From Stumbles to Steel

Belgium’s group campaign was not what they had drawn up on the tactics board. Two draws to open, one emphatic win to close. The path to first place was not smooth, but it was enough.

“We wanted to end first in the group and this is what we did,” Garcia said. “I wish we had won more games, all the games, but we’re not going to go back in the past. What matters now is that we progressed out of the group stage.”

That is the hard edge of tournament football. Style points vanish the moment the bracket appears. The room for error shrinks. Every misplaced pass, every lapse in concentration, can end a World Cup.

Belgium know it. Senegal will make sure they feel it.

Senegal Next, and No Room for Illusions

Attention now swings fully to the African champions, a side built on intensity, physicality and a refusal to bow to reputations. There is no easing into this knockout tie. Belgium either match Senegal’s edge or they go home.

Inside the Belgian camp, the message is clear: forget favourites, forget seeding, forget the noise.

Atalanta forward De Ketelaere pointed to the jolt that ran through the tournament on Monday, when Paraguay stunned Germany and blew up another bracket.

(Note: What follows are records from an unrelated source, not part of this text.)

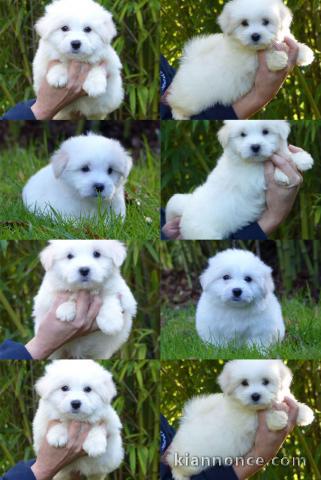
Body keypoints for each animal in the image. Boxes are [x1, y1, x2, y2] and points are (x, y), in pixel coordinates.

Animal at [165, 0, 312, 119]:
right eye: (244, 23)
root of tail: (188, 61)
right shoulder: (248, 61)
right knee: (176, 105)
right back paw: (179, 116)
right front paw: (278, 59)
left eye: (265, 21)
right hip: (190, 99)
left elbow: (290, 42)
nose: (255, 36)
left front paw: (305, 53)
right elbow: (263, 57)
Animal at [165, 360, 312, 480]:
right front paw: (278, 418)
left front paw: (305, 413)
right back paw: (181, 477)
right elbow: (260, 418)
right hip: (192, 462)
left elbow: (291, 401)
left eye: (266, 381)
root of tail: (187, 422)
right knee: (176, 468)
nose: (255, 396)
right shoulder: (248, 421)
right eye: (244, 383)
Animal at [166, 120, 314, 240]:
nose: (255, 147)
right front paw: (285, 171)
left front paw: (302, 158)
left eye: (265, 131)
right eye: (243, 135)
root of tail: (187, 206)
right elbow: (269, 166)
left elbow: (285, 154)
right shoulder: (252, 176)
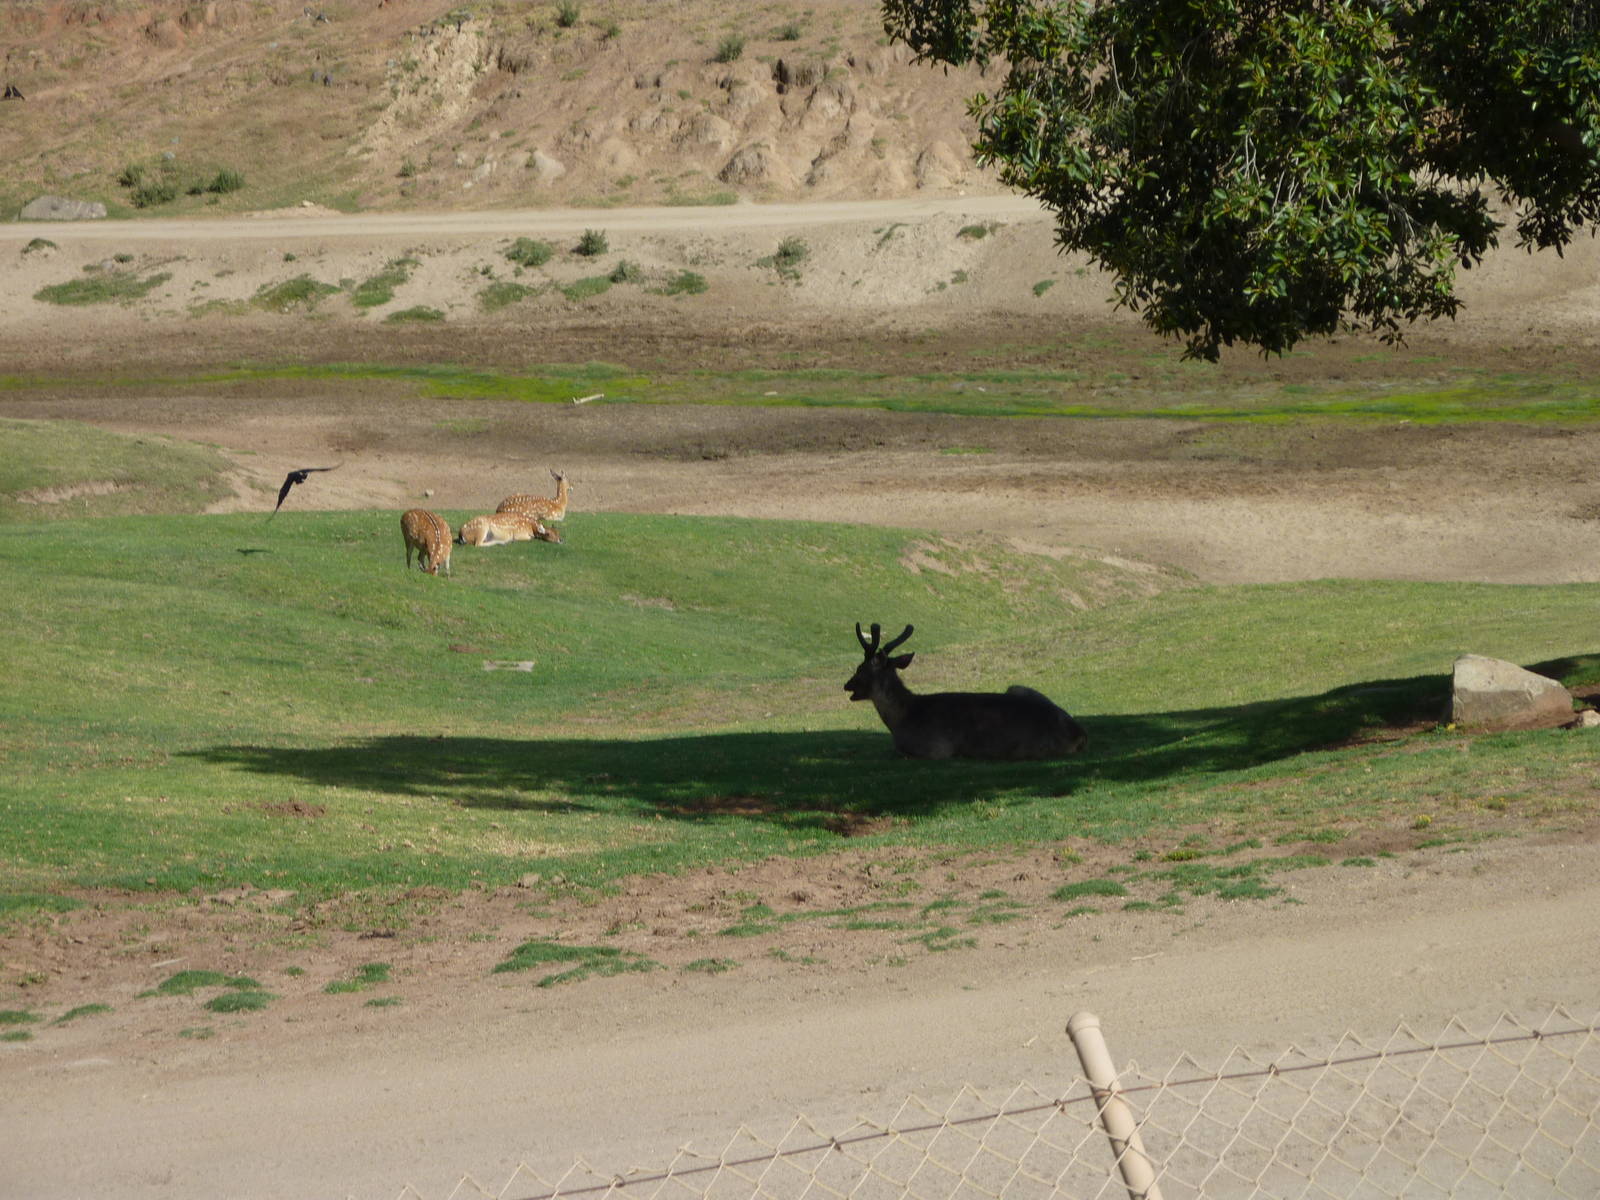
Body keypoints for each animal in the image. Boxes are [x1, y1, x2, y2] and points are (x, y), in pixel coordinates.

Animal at [844, 623, 1087, 760]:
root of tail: (1079, 733)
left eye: (860, 668)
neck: (903, 718)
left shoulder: (936, 749)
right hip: (1018, 688)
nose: (847, 685)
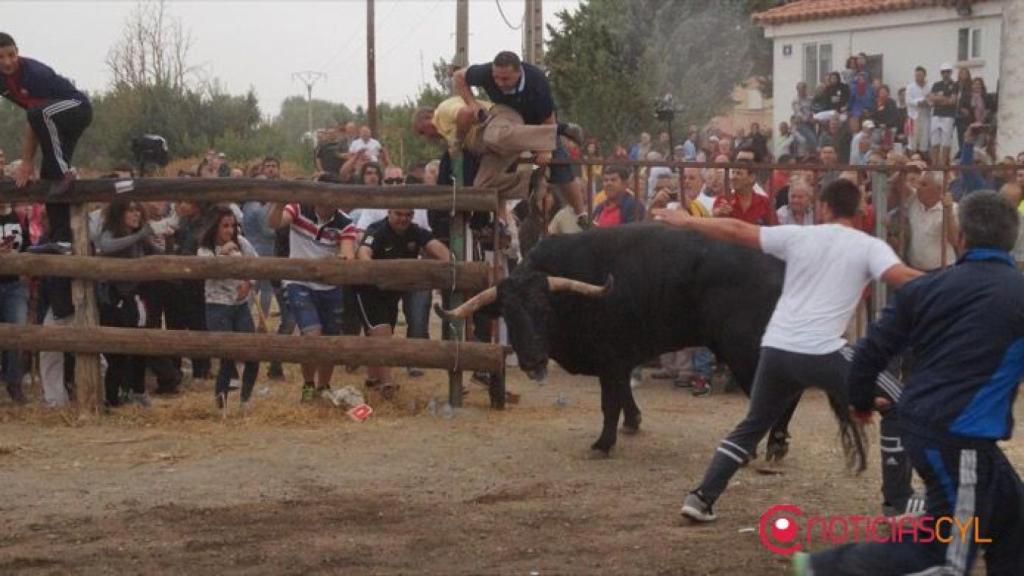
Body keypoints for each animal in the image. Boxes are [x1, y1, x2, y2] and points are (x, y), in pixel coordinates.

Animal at [444, 224, 802, 453]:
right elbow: (623, 396)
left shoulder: (611, 360)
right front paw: (632, 423)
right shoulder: (619, 362)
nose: (533, 361)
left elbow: (610, 402)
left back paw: (771, 442)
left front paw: (604, 443)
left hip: (745, 352)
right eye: (508, 315)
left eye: (544, 309)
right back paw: (776, 441)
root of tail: (781, 265)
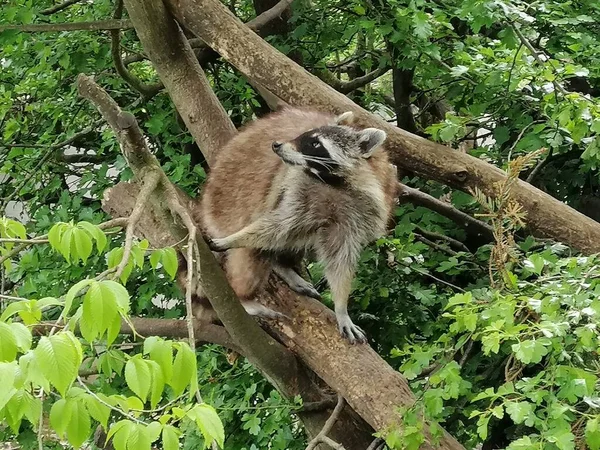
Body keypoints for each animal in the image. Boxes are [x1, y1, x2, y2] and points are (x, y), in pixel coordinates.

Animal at [192, 106, 398, 344]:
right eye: (305, 135)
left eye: (316, 144)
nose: (276, 145)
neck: (334, 182)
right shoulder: (298, 186)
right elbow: (279, 223)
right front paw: (234, 239)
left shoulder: (360, 213)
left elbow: (340, 258)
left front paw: (341, 307)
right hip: (227, 202)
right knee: (256, 249)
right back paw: (245, 295)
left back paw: (280, 266)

Paraguay’s win echoed across every team hotel.

“I don’t think it matters who is the favourite,” De Ketelaere said. “It matters that we have confidence in ourselves and that we are sharp tomorrow to just go win this game, because yesterday showed us that to be favourites or not, it doesn’t matter. We need to be alert and sharp to win the game.”

That is the reality check Belgium needed, if they even needed one. Names on paper do not win knockout ties. Fresh legs, clear minds and ruthless moments do.

For the first time at this World Cup, Garcia has his full squad at his disposal. Lukaku is edging closer to full rhythm. Doku is back from London and ready to stretch defences. De Ketelaere’s knee has settled. The group-stage stutters are banked, the table is topped, the excuses are gone.

Now comes Senegal, and with them the question Belgium have been circling for years: is this a group that finally delivers when the stakes are highest, or another chapter in a story of almost?